Le Sahara Occidental, l’Algérie et la course à la normalisation… avec la France

Un président algérien au chevet d’un président sahraoui hospitalisé est un scénario qu’aucun sahraoui ne pouvait imaginer avant l’avènement d’Abdelmadjid Tebboune. Tout comme le retour à la lutte armée. C’est dire que le Hirak a, carrément, sauvé la cause sahraouie.

Le président Tebboune a critiqué ce qu’il a appelé « la course à la normalisation avec Israël » . Le Maroc a accepté d’y participer en vue de convaincre Washington à renoncer à la légalité internationale malgré son soutien déclaré à une solution basée sur une autonomie élargie. Certes , cette normalisation n’est pas à l’avantage des sahraouis. Cependant, elle a été précédé d’une autre course à la normalisation… mais avec la France. Elle a commencé le jour où Abdelaziz Bouteflika s’est rendu en France pour la première fois en juin 2000 et a déclaré que « l’Algérie veut entretenir des relations extraordinaires, non banales, […] avec la France ». A l’époque, le locataire de l’Elysée n’était autre que Jacques Chirac, le plus grand ami du Maroc de tous les présidents français. Celui-là même qui a déclaré à Mohammed VI qu’il devait « beaucoup » à son père. Le même qui, lors du conflit du îlot du Persil, a soutenu le Maroc contre l’Espagne, un pays européen et membre de l’OTAN.
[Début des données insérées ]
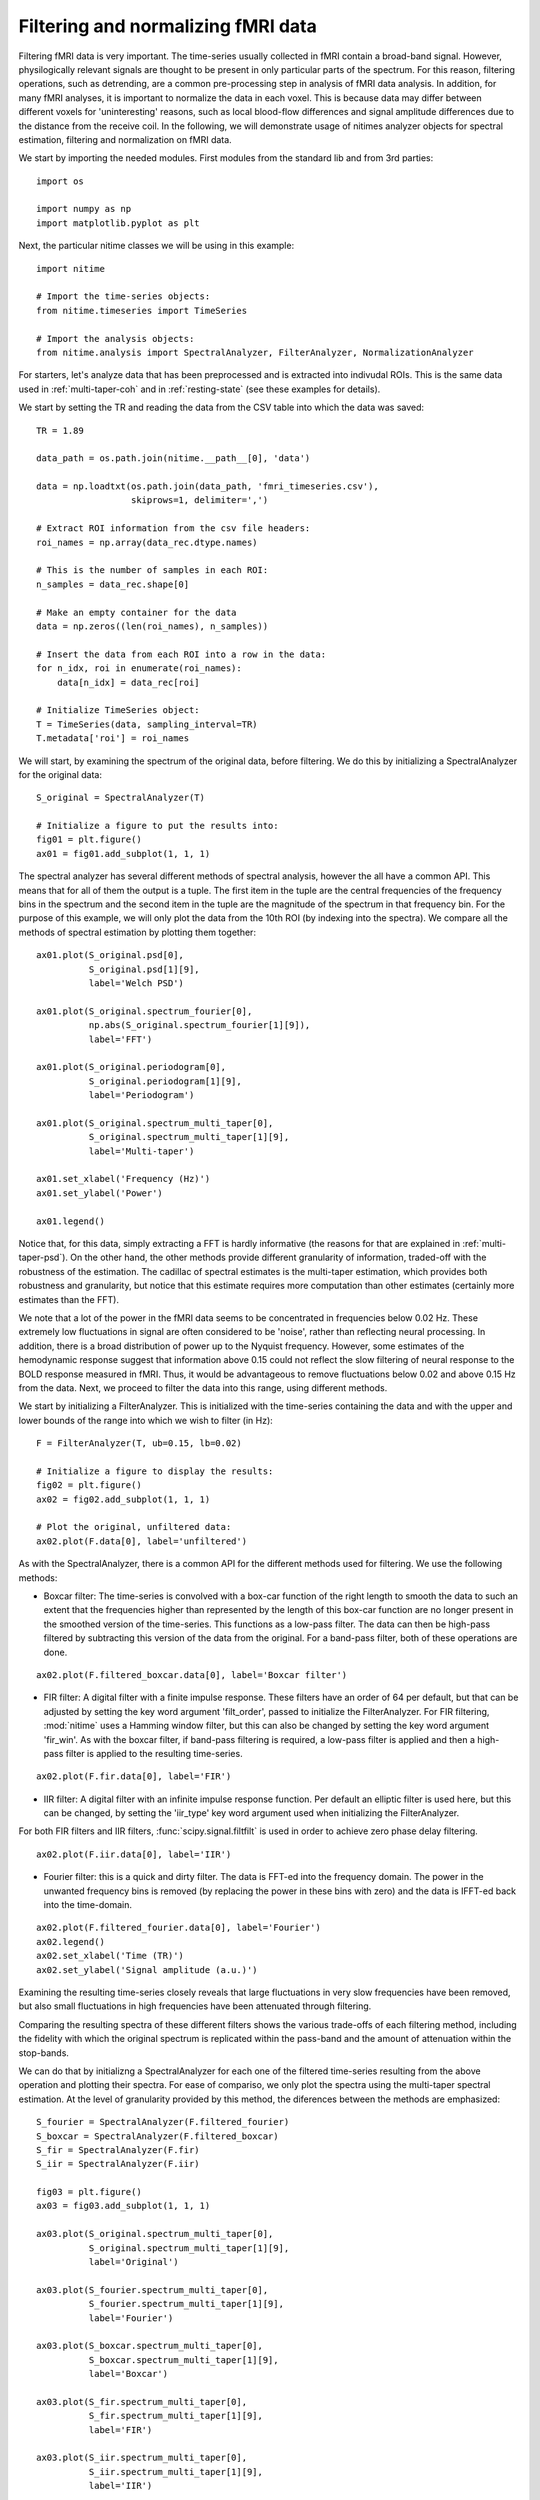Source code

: .. AUTO-GENERATED FILE -- DO NOT EDIT!

.. _example_filtering_fmri:



.. _filter-fmri:

===================================
Filtering and normalizing fMRI data
===================================

Filtering fMRI data is very important. The time-series usually collected in
fMRI contain a broad-band signal. However, physilogically relevant signals are
thought to be present in only particular parts of the spectrum. For this
reason, filtering operations, such as detrending, are a common pre-processing
step in analysis of fMRI data analysis. In addition, for many fMRI analyses, it
is important to normalize the data in each voxel. This is because data may
differ between different voxels for 'uninteresting' reasons, such as local
blood-flow differences and signal amplitude differences due to the distance
from the receive coil. In the following, we will demonstrate usage of nitimes
analyzer objects for spectral estimation, filtering and normalization on fMRI
data.


We start by importing the needed modules. First modules from the standard lib
and from 3rd parties:


::
  
  import os
  
  import numpy as np
  import matplotlib.pyplot as plt
  
  


Next, the particular nitime classes we will be using in this example:


::
  
  import nitime
  
  # Import the time-series objects:
  from nitime.timeseries import TimeSeries
  
  # Import the analysis objects:
  from nitime.analysis import SpectralAnalyzer, FilterAnalyzer, NormalizationAnalyzer
  


For starters, let's analyze data that has been preprocessed and is extracted
into indivudal ROIs. This is the same data used in :ref:`multi-taper-coh` and
in :ref:`resting-state` (see these examples for details).

We start by setting the TR and reading the data from the CSV table into which
the data was saved:


::
  
  TR = 1.89
  
  data_path = os.path.join(nitime.__path__[0], 'data')
  
  data = np.loadtxt(os.path.join(data_path, 'fmri_timeseries.csv'),
                    skiprows=1, delimiter=',')
  
  # Extract ROI information from the csv file headers:
  roi_names = np.array(data_rec.dtype.names)
  
  # This is the number of samples in each ROI:
  n_samples = data_rec.shape[0]
  
  # Make an empty container for the data
  data = np.zeros((len(roi_names), n_samples))
  
  # Insert the data from each ROI into a row in the data:
  for n_idx, roi in enumerate(roi_names):
      data[n_idx] = data_rec[roi]
  
  # Initialize TimeSeries object:
  T = TimeSeries(data, sampling_interval=TR)
  T.metadata['roi'] = roi_names
  
  


We will start, by examining the spectrum of the original data, before
filtering. We do this by initializing a SpectralAnalyzer for the original data:


::
  
  S_original = SpectralAnalyzer(T)
  
  # Initialize a figure to put the results into:
  fig01 = plt.figure()
  ax01 = fig01.add_subplot(1, 1, 1)
  
  


The spectral analyzer has several different methods of spectral analysis,
however the all have a common API. This means that for all of them the output
is a tuple. The first item in the tuple are the central frequencies of the
frequency bins in the spectrum and the second item in the tuple are the
magnitude of the spectrum in that frequency bin. For the purpose of this
example, we will only plot the data from the 10th ROI (by indexing into the
spectra). We compare all the methods of spectral estimation by plotting them
together:


::
  
  ax01.plot(S_original.psd[0],
            S_original.psd[1][9],
            label='Welch PSD')
  
  ax01.plot(S_original.spectrum_fourier[0],
            np.abs(S_original.spectrum_fourier[1][9]),
            label='FFT')
  
  ax01.plot(S_original.periodogram[0],
            S_original.periodogram[1][9],
            label='Periodogram')
  
  ax01.plot(S_original.spectrum_multi_taper[0],
            S_original.spectrum_multi_taper[1][9],
            label='Multi-taper')
  
  ax01.set_xlabel('Frequency (Hz)')
  ax01.set_ylabel('Power')
  
  ax01.legend()
  
  


.. image:: fig/filtering_fmri_01.png
   :width: 500
   :target: ../_images/filtering_fmri_01.png


Notice that, for this data, simply extracting a FFT is hardly informative (the
reasons for that are explained in :ref:`multi-taper-psd`). On the other hand,
the other methods provide different granularity of information, traded-off with
the robustness of the estimation. The cadillac of spectral estimates is the
multi-taper estimation, which provides both robustness and granularity, but
notice that this estimate requires more computation than other estimates
(certainly more estimates than the FFT).

We note that a lot of the power in the fMRI data seems to be concentrated in
frequencies below 0.02 Hz. These extremely low fluctuations in signal are often
considered to be 'noise', rather than reflecting neural processing. In
addition, there is a broad distribution of power up to the Nyquist
frequency. However, some estimates of the hemodynamic response suggest that
information above 0.15 could not reflect the slow filtering of neural response
to the BOLD response measured in fMRI. Thus, it would be advantageous to remove
fluctuations below 0.02 and above 0.15 Hz from the data. Next, we proceed to
filter the data into this range, using different methods.

We start by initializing a FilterAnalyzer. This is initialized with the
time-series containing the data and with the upper and lower bounds of the
range into which we wish to filter (in Hz):


::
  
  F = FilterAnalyzer(T, ub=0.15, lb=0.02)
  
  # Initialize a figure to display the results:
  fig02 = plt.figure()
  ax02 = fig02.add_subplot(1, 1, 1)
  
  # Plot the original, unfiltered data:
  ax02.plot(F.data[0], label='unfiltered')
  


As with the SpectralAnalyzer, there is a common API for the different methods
used for filtering. We use the following methods:

- Boxcar filter: The time-series is convolved with a box-car function of the
  right length to smooth the data to such an extent that the frequencies higher
  than represented by the length of this box-car function are no longer present
  in the smoothed version of the time-series. This functions as a low-pass filter. The
  data can then be high-pass filtered by subtracting this version of the data
  from the original. For a band-pass filter, both of these operations are done.


::
  
  ax02.plot(F.filtered_boxcar.data[0], label='Boxcar filter')
  


- FIR filter: A digital filter with a finite impulse response. These filters
  have an order of 64 per default, but that can be adjusted by setting the key
  word argument 'filt_order', passed to initialize the FilterAnalyzer. For
  FIR filtering, :mod:`nitime` uses a Hamming window filter, but this can also
  be changed by setting the key word argument 'fir_win'.
  As with the boxcar filter, if band-pass filtering is required, a low-pass
  filter is applied and then a high-pass filter is applied to the resulting
  time-series.


::
  
  ax02.plot(F.fir.data[0], label='FIR')
  


- IIR filter: A digital filter with an infinite impulse response function. Per
  default an elliptic filter is used here, but this can be changed, by setting
  the 'iir_type' key word argument used when initializing the FilterAnalyzer.

For both FIR filters and IIR filters, :func:`scipy.signal.filtfilt` is used in
order to achieve zero phase delay filtering.


::
  
  ax02.plot(F.iir.data[0], label='IIR')
  


- Fourier filter: this is a quick and dirty filter. The data is FFT-ed into the
  frequency domain. The power in the unwanted frequency bins is removed (by
  replacing the power in these bins with zero) and the data is IFFT-ed back
  into the time-domain.


::
  
  ax02.plot(F.filtered_fourier.data[0], label='Fourier')
  ax02.legend()
  ax02.set_xlabel('Time (TR)')
  ax02.set_ylabel('Signal amplitude (a.u.)')
  


.. image:: fig/filtering_fmri_02.png
   :width: 500
   :target: ../_images/filtering_fmri_02.png


Examining the resulting time-series closely reveals that large fluctuations in
very slow frequencies have been removed, but also small fluctuations in high
frequencies have been attenuated through filtering.

Comparing the resulting spectra of these different filters shows the various
trade-offs of each filtering method, including the fidelity with which the
original spectrum is replicated within the pass-band and the amount of
attenuation within the stop-bands.

We can do that by initializng a SpectralAnalyzer for each one of the filtered
time-series resulting from the above operation and plotting their spectra. For
ease of compariso, we only plot the spectra using the multi-taper spectral
estimation. At the level of granularity provided by this method, the diferences
between the methods are emphasized:


::
  
  S_fourier = SpectralAnalyzer(F.filtered_fourier)
  S_boxcar = SpectralAnalyzer(F.filtered_boxcar)
  S_fir = SpectralAnalyzer(F.fir)
  S_iir = SpectralAnalyzer(F.iir)
  
  fig03 = plt.figure()
  ax03 = fig03.add_subplot(1, 1, 1)
  
  ax03.plot(S_original.spectrum_multi_taper[0],
            S_original.spectrum_multi_taper[1][9],
            label='Original')
  
  ax03.plot(S_fourier.spectrum_multi_taper[0],
            S_fourier.spectrum_multi_taper[1][9],
            label='Fourier')
  
  ax03.plot(S_boxcar.spectrum_multi_taper[0],
            S_boxcar.spectrum_multi_taper[1][9],
            label='Boxcar')
  
  ax03.plot(S_fir.spectrum_multi_taper[0],
            S_fir.spectrum_multi_taper[1][9],
            label='FIR')
  
  ax03.plot(S_iir.spectrum_multi_taper[0],
            S_iir.spectrum_multi_taper[1][9],
            label='IIR')
  
  ax03.legend()
  
  


.. image:: fig/filtering_fmri_03.png
   :width: 500
   :target: ../_images/filtering_fmri_03.png


Next, we turn to normalize the filtered data. This can be done in one of two
methods:

- Percent change: the data in each voxel is normalized as percent signal
  change, relative to the mean BOLD signal in the voxel

- Z score: The data in each voxel is normalized to have 0 mean and a standard
  deviation of 1.

We will use the filtered data, in order to demonstrate how the output of one
analyzer can be used as the input to the other:


::
  
  fig04 = plt.figure()
  ax04 = fig04.add_subplot(1, 1, 1)
  
  ax04.plot(NormalizationAnalyzer(F.fir).percent_change.data[0], label='% change')
  ax04.plot(NormalizationAnalyzer(F.fir).z_score.data[0], label='Z score')
  ax04.legend()
  ax04.set_xlabel('Time (TR)')
  ax04.set_ylabel('Amplitude (% change or Z-score)')
  


.. image:: fig/filtering_fmri_04.png
   :width: 500
   :target: ../_images/filtering_fmri_04.png


Notice that the same methods of filtering and normalization can be applied to
fMRI data, upon reading it from a nifti file, using :mod:`nitime.fmri.io`.

We demonstrate that in what follows.[Notice that nibabel
(http://nipy.org/nibabel) is required in order to run the following
examples. An error will be thrown if nibabel is not installed]


::
  
  try:
      from nibabel import load
  except ImportError:
      raise ImportError('You need nibabel (http:/nipy.org/nibabel/) in order to run this example')
  
  import nitime.fmri.io as io
  


We define the TR of the analysis and the frequency band of interest:


::
  
  TR = 1.35
  f_lb = 0.02
  f_ub = 0.15
  
  


An fMRI data file with some fMRI data is shipped as part of the distribution,
the following line will find the path to this data on the specific computer:


::
  
  data_file_path = test_dir_path = os.path.join(nitime.__path__[0],
                                                'data')
  
  fmri_file = os.path.join(data_file_path, 'fmri1.nii.gz')
  
  


Read in the dimensions of the data, using nibabel:


::
  
  fmri_data = load(fmri_file)
  volume_shape = fmri_data.shape[:-1]
  coords = list(np.ndindex(volume_shape))
  coords = np.array(coords).T
  
  


We use :mod:`nitime.fmri.io` in order to generate a TimeSeries object from spatial
coordinates in the data file. Notice that normalization method is provided as a
string input to the keyword argument 'normalize' and the filter and its
properties are provided as a dict to the keyword argument 'filter':


::
  
  T_unfiltered = io.time_series_from_file(fmri_file,
                                          coords,
                                          TR=TR,
                                          normalize='percent')
  
  T_fir = io.time_series_from_file(fmri_file,
                                coords,
                                TR=TR,
                                normalize='percent',
                                filter=dict(lb=f_lb,
                                            ub=f_ub,
                                            method='fir',
                                            filt_order=10))
  
  T_iir = io.time_series_from_file(fmri_file,
                                coords,
                                TR=TR,
                                normalize='percent',
                                filter=dict(lb=f_lb,
                                            ub=f_ub,
                                            method='iir',
                                            filt_order=10))
  
  T_boxcar = io.time_series_from_file(fmri_file,
                                coords,
                                TR=TR,
                                normalize='percent',
                                filter=dict(lb=f_lb,
                                            ub=f_ub,
                                            method='boxcar',
                                            filt_order=10))
  
  fig05 = plt.figure()
  ax05 = fig05.add_subplot(1, 1, 1)
  S_unfiltered = SpectralAnalyzer(T_unfiltered).spectrum_multi_taper
  S_fir = SpectralAnalyzer(T_fir).spectrum_multi_taper
  S_iir = SpectralAnalyzer(T_iir).spectrum_multi_taper
  S_boxcar = SpectralAnalyzer(T_boxcar).spectrum_multi_taper
  
  random_voxel = np.random.randint(0, np.prod(volume_shape))
  
  ax05.plot(S_unfiltered[0], S_unfiltered[1][random_voxel], label='Unfiltered')
  ax05.plot(S_fir[0], S_fir[1][random_voxel], label='FIR filtered')
  ax05.plot(S_iir[0], S_iir[1][random_voxel], label='IIR filtered')
  ax05.plot(S_boxcar[0], S_boxcar[1][random_voxel], label='Boxcar filtered')
  ax05.legend()
  


.. image:: fig/filtering_fmri_05.png
   :width: 500
   :target: ../_images/filtering_fmri_05.png


Notice that though the boxcar filter doesn't usually do an amazing job with
long time-series and IIR/FIR filters seem to be superior in those cases, in
this example, where the time-series is much shorter, it sometimes does a
relatively decent job.

We call plt.show() in order to display the figure:


::
  
  plt.show()

        
.. admonition:: Example source code

   You can download :download:`the full source code of this example <./filtering_fmri.py>`.
   This same script is also included in the Nitime source distribution under the
   :file:`doc/examples/` directory.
Dans sa course à la normalisation avec la France, Bouteflika fera de l’Algérie un nouveau membre de l’Organisation Internationale de la Francophonie, une espèce de françafrique à plus grande échelle. L’obsession française de Bouteflika a rendu le locataire arrogant au point de décider de changer le cours du processus de paix à l’avantage du Maroc. En 2007, Paris, à l’aide des socialistes de Zapatero, présente la proposition d’autonomie pour saper le principe d’autodétermination qui constitue l’essence de la politique étrangère algérienne. L’arrogance des autorités françaises est allé jusqu’à bloquer toute idée de défendre les droits de l’homme au Sahara Occidental et toute tentative de condamner les violations commises par le Makhzen dans les territoires occupés sahraouis. L’Elysée a offert une carte blanche pour mater les sahraouis. Pire encore, les textes des résolutions du Conseil de Sécurité ne sont plus qu’une invitation aux sahraouis pour qu’ils acceptent la solution autonomique.

La course à la normalisation avec la France a fait de ce pays le principal obstacle devant une solution conforme au droit pour un conflit qui dure depuis plus de 45 ans.